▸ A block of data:
····················
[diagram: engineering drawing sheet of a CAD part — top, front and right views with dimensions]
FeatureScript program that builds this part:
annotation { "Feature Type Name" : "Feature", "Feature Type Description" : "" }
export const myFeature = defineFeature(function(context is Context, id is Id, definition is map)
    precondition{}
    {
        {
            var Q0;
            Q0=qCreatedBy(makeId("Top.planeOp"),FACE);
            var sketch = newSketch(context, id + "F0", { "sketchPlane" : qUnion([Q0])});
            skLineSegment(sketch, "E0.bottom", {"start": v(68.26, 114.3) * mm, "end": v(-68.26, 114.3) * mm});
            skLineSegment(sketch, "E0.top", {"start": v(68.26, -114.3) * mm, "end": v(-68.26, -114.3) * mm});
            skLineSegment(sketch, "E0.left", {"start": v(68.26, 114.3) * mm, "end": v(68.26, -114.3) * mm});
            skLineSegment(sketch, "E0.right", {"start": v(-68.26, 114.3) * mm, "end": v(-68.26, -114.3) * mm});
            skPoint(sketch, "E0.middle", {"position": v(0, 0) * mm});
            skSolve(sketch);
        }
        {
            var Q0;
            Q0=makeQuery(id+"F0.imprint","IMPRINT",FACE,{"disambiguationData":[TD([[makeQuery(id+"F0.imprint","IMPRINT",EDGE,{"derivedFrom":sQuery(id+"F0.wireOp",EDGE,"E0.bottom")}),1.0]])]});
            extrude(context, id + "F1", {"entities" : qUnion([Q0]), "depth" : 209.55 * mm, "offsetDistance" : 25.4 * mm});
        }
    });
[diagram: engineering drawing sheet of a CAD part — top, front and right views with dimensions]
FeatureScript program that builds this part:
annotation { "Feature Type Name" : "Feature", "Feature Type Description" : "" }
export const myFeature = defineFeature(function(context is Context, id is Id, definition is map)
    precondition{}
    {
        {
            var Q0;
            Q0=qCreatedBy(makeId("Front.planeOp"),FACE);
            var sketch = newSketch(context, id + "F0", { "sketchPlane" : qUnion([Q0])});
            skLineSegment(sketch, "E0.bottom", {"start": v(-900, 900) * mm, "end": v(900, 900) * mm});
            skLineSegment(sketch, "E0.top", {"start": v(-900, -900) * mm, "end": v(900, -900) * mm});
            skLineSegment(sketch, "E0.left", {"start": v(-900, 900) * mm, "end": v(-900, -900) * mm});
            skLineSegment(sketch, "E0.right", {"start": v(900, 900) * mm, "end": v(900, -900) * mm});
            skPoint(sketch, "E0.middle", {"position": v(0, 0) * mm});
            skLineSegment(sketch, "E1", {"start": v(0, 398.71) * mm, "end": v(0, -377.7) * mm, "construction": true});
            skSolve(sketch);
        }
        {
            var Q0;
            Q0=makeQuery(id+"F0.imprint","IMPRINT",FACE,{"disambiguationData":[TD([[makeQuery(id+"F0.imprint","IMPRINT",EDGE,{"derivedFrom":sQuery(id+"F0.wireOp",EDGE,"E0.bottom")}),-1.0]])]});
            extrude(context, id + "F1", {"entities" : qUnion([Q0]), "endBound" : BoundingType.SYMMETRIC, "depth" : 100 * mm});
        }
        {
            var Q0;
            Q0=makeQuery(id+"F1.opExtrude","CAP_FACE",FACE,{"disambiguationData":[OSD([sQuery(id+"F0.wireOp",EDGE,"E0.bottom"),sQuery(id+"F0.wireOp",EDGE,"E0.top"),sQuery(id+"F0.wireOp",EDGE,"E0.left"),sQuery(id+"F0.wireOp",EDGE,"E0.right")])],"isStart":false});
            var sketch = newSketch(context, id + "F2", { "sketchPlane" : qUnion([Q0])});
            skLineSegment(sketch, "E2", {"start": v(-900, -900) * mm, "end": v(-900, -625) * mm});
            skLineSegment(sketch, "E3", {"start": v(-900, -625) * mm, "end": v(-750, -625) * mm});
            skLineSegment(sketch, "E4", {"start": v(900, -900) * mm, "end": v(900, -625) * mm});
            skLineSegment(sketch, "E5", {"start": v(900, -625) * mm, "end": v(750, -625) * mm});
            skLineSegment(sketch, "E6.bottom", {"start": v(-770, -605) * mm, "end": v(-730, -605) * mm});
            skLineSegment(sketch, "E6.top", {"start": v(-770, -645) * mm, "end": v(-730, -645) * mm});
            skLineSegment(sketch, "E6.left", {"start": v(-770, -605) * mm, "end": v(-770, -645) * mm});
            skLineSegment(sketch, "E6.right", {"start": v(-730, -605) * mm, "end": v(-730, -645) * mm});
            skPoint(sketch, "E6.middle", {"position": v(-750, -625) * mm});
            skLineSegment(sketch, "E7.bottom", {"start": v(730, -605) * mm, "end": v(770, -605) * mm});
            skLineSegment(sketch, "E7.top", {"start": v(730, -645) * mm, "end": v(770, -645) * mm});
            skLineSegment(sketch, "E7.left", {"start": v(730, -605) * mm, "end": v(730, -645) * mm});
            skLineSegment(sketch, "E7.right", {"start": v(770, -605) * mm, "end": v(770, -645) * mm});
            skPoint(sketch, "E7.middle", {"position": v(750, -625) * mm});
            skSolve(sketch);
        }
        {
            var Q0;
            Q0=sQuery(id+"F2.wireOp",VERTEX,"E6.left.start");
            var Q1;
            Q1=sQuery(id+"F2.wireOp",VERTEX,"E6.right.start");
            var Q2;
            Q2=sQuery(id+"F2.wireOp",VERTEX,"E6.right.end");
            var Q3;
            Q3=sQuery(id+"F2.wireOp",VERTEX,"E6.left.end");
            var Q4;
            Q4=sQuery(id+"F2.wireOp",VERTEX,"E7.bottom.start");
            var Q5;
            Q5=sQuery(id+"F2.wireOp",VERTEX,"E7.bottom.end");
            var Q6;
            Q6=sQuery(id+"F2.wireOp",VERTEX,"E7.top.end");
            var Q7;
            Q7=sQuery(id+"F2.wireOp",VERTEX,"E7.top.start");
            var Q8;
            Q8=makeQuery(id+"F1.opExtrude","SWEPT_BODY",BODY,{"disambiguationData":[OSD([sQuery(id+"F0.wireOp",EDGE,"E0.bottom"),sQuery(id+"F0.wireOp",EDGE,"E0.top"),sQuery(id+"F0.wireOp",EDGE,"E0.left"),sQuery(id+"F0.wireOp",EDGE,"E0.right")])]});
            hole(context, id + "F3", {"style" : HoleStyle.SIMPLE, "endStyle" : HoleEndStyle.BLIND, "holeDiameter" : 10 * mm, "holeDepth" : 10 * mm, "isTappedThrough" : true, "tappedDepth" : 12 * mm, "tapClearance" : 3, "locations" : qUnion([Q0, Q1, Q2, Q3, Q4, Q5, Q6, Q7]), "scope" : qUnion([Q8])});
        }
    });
····················
▸ Given task: Count how many lines of the data above contain the string "planeOp", matching case exactly. Reply with the number alone.

▸ Answer to this problem: 2